Exercise objective :: Reproduce the lines of the records word for word, starting with the first line and stopping after the line that contains "Nackthafer durch das".

Collected data ::
━━━━━━━━━━━━━━━━━━━━━━━━━━━━━━
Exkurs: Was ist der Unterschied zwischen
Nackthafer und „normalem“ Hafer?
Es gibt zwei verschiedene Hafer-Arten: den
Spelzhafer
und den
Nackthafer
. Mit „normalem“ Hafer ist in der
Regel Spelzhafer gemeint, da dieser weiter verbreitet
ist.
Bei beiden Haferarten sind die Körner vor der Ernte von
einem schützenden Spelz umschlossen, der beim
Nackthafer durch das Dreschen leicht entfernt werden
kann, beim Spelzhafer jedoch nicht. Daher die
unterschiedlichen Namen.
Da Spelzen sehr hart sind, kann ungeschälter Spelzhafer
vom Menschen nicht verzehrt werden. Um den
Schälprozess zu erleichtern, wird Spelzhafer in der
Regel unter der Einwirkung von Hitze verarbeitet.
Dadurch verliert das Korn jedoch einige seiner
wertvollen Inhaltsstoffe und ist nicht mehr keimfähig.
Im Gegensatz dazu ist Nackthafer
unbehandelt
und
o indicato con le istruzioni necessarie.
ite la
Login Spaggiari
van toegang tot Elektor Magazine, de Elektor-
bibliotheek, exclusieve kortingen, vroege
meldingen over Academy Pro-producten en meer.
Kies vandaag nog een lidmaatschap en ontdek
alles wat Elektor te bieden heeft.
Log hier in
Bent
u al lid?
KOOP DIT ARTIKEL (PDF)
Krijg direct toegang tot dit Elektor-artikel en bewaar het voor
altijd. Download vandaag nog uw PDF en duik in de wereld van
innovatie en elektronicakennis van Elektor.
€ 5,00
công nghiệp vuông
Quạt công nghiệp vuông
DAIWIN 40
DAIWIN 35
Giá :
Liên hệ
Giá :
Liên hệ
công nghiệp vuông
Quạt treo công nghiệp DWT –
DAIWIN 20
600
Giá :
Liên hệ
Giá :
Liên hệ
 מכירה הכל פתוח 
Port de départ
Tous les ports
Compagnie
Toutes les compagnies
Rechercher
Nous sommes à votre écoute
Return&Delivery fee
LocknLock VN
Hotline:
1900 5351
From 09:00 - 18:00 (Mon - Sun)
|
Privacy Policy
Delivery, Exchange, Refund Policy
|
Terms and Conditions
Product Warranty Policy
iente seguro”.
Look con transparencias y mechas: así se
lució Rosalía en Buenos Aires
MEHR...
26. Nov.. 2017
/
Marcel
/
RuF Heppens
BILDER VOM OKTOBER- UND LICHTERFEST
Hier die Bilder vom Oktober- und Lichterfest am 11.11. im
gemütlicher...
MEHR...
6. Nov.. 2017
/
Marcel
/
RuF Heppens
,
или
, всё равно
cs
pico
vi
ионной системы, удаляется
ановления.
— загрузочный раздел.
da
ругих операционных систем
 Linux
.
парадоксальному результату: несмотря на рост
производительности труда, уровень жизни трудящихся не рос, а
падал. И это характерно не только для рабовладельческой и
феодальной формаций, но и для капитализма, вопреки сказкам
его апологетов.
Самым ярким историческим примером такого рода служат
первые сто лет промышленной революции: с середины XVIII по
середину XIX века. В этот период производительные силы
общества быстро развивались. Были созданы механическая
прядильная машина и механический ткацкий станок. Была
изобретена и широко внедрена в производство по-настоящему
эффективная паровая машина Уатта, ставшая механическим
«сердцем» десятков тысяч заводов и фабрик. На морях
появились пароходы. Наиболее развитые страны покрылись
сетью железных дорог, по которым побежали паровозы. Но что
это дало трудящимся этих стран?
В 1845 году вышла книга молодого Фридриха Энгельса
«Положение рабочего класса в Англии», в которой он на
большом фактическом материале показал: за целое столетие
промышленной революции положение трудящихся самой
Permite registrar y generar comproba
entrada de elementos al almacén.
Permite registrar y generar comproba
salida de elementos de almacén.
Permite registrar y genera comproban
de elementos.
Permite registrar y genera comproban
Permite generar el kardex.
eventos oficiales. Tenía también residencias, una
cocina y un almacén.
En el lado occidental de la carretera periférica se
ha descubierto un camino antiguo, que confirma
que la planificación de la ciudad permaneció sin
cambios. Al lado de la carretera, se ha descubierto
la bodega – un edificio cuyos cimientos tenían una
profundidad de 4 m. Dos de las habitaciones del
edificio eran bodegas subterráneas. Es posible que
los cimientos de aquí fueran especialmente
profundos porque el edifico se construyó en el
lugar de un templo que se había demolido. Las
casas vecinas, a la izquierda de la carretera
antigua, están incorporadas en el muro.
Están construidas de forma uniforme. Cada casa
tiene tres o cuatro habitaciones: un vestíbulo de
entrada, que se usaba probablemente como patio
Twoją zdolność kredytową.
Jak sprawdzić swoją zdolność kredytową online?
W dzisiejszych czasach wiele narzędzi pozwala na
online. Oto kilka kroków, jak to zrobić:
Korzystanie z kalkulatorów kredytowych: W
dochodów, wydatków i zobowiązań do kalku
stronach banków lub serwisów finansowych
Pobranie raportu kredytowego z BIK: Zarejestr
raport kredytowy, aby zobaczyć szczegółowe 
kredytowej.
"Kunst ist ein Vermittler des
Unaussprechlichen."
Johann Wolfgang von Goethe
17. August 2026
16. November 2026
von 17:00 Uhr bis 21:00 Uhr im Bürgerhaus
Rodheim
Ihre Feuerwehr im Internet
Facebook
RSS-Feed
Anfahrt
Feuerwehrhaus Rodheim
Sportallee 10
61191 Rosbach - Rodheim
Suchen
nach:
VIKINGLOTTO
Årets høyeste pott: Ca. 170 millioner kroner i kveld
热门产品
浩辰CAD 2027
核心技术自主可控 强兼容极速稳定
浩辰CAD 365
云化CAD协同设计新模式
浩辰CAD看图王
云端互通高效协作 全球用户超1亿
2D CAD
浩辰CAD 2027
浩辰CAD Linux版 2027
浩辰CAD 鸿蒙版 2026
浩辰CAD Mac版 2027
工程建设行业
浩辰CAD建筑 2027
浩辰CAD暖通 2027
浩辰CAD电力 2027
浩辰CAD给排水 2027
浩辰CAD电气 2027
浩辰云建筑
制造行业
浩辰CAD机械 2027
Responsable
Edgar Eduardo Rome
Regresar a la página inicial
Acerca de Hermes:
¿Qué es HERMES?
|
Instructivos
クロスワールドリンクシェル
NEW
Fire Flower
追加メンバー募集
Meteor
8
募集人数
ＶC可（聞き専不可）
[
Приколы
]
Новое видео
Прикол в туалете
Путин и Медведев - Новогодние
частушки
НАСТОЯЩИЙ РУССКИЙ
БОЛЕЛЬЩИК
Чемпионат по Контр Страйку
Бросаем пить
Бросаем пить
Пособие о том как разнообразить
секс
━━━━━━━━━━━━━━━━━━━━━━━━━━━━━━
Answer to this task ::
Exkurs: Was ist der Unterschied zwischen
Nackthafer und „normalem“ Hafer?
Es gibt zwei verschiedene Hafer-Arten: den
Spelzhafer
und den
Nackthafer
. Mit „normalem“ Hafer ist in der
Regel Spelzhafer gemeint, da dieser weiter verbreitet
ist.
Bei beiden Haferarten sind die Körner vor der Ernte von
einem schützenden Spelz umschlossen, der beim
Nackthafer durch das Dreschen leicht entfernt werden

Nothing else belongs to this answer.